The 225-number Nikkei Stock Average fell 195.19 points, or 0.71%, from Thursday to 27,116.11. The broader Topix index fell 15.67 points, or 0.82%, to 1,906.80.
In the leading core market, all industry categories declined except ground transportation and air transportation. The declines were led by machinery, insurance and shipping issues.
The US dollar remained firm around the psychologically important 145 yen line after several senior Fed officials reiterated the previous day that the US central bank would continue its aggressive interest rate hikes.
At 5 p.m., the dollar was worth 144.90-92 yen against 145.09-19 yen in New York and 144.57-60 yen in Tokyo at 5 p.m. Thursday.
The euro traded at $0.9798-9799 and 141.98-142.02 yen against $0.9788-9798 and $142.08-18 in New York and $0.9910-9912 and 143.28-32 yen in Tokyo late Thursday afternoon.
Japan’s 10-year government bond was not traded for the second day in a row as investors bottomed ahead of the release of U.S. jobs data later on Friday.
Japanese stocks traded in negative territory throughout the day after remarks from Fed officials dashed hopes that the central bank would ease its bullish stance on monetary tightening following Thursday’s release of higher weekly jobless claims. large than expected in the United States, brokers said.

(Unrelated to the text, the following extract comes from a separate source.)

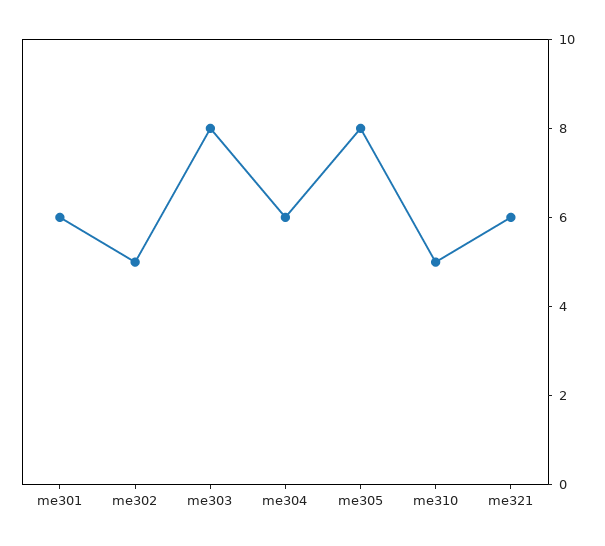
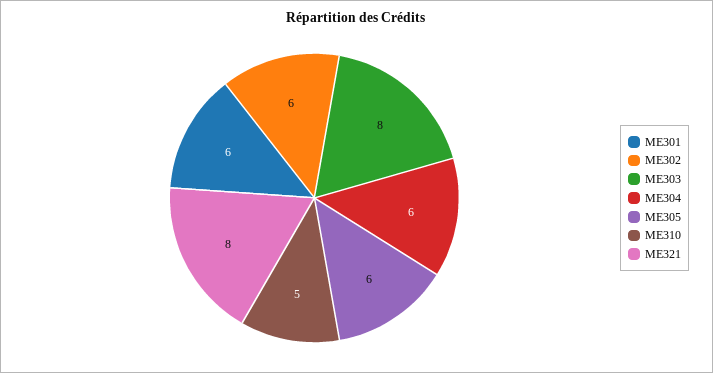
me302: 5 -> 6
me305: 8 -> 6
me321: 6 -> 8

But their falls were limited as investors took a wait-and-see attitude ahead of the upcoming release of U.S. jobs data for September for clues about the state of the world’s largest economy and the prospect of higher rates, said Shingo Ide, chief equity strategist at the NLI Research Institute.
“There’s a strong view that the uncertainties will persist for some time,” Ide said, citing difficulties predicting how the stock market will react even if the data turns out to be favorable for the labor market.

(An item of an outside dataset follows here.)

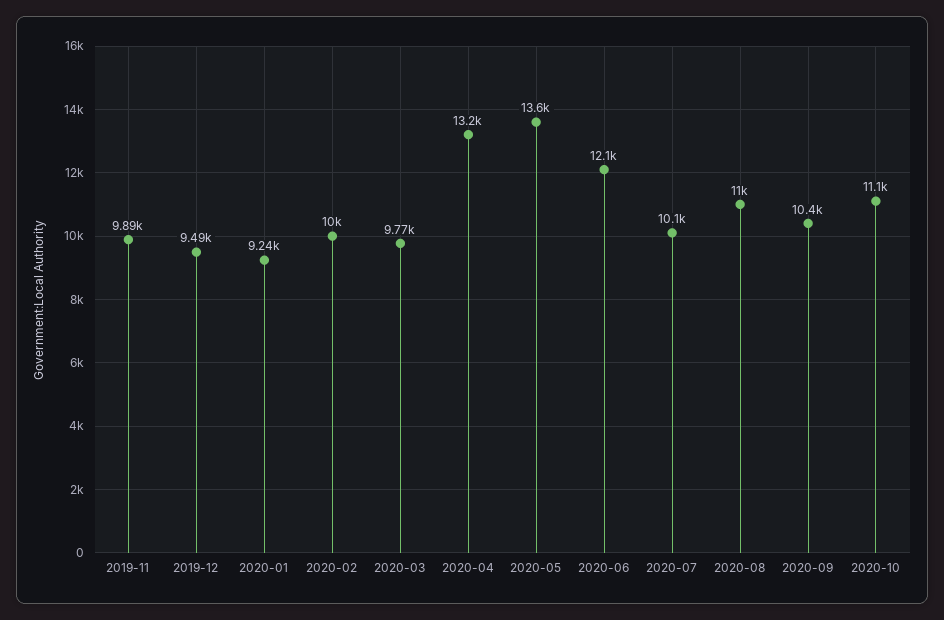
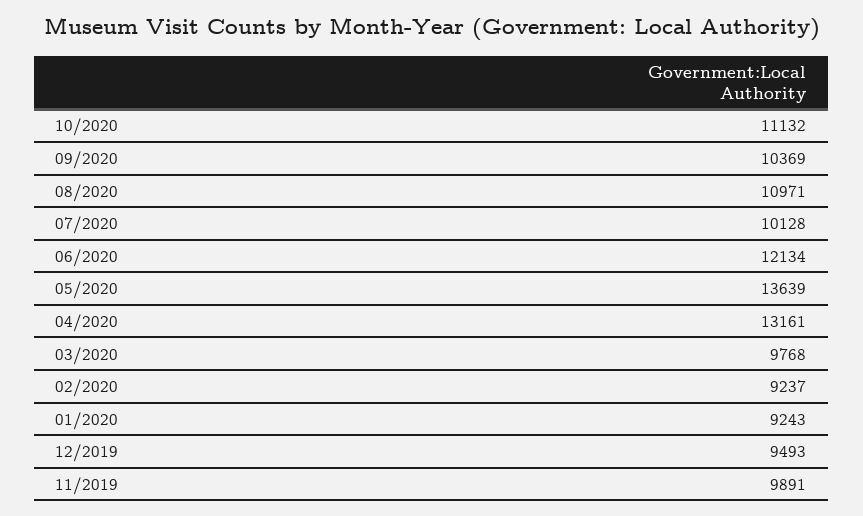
2020-02: 10000 -> 9237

Many investors have also likely decided to close their positions before the long weekend in the United States and Japan amid heightened global tensions following North Korea’s ballistic missile launches this week and the recent annexation by Russia of four occupied Ukrainian regions, he said.

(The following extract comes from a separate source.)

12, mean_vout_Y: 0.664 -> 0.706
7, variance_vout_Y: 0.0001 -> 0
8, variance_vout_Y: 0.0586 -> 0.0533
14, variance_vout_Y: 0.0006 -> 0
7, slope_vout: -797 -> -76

Shares were also pressured by semiconductor bond selling that followed overnight losses from their US counterparts, with sentiment also hurt by US chipmaker Advanced Micro Devices Inc. reporting on Thursday after-hours trading of preliminary third-quarter results that fell short of expectations.
Semiconductor equipment maker Tokyo Electron fell 310 yen, or 0.8%, to 38,830 yen, while chipmaker Renesas Electronics lost 9 yen, or 0.7%, to 1,308 yen. .
Among the market’s top issues, declines outnumbered advances by 1,254 to 500, while 82 ended unchanged.
Contrary to trend, anticipation of a recovery in Japan’s tourism industry has boosted transportation trouble buying as the government prepares to resume individual visa-free travel to the country and remove its cap of 50,000 daily arrivals from next Tuesday.
Japan Airlines rose 24 yen, or 0.9%, to 2,701 yen, while ANA Holdings, the parent company of All Nippon Airways, climbed 11.5 yen, or 0.4%, to 2 782.5 yen.
Trading volume on the main market fell to 1,111.96 million shares from 1,139.43 million on Thursday.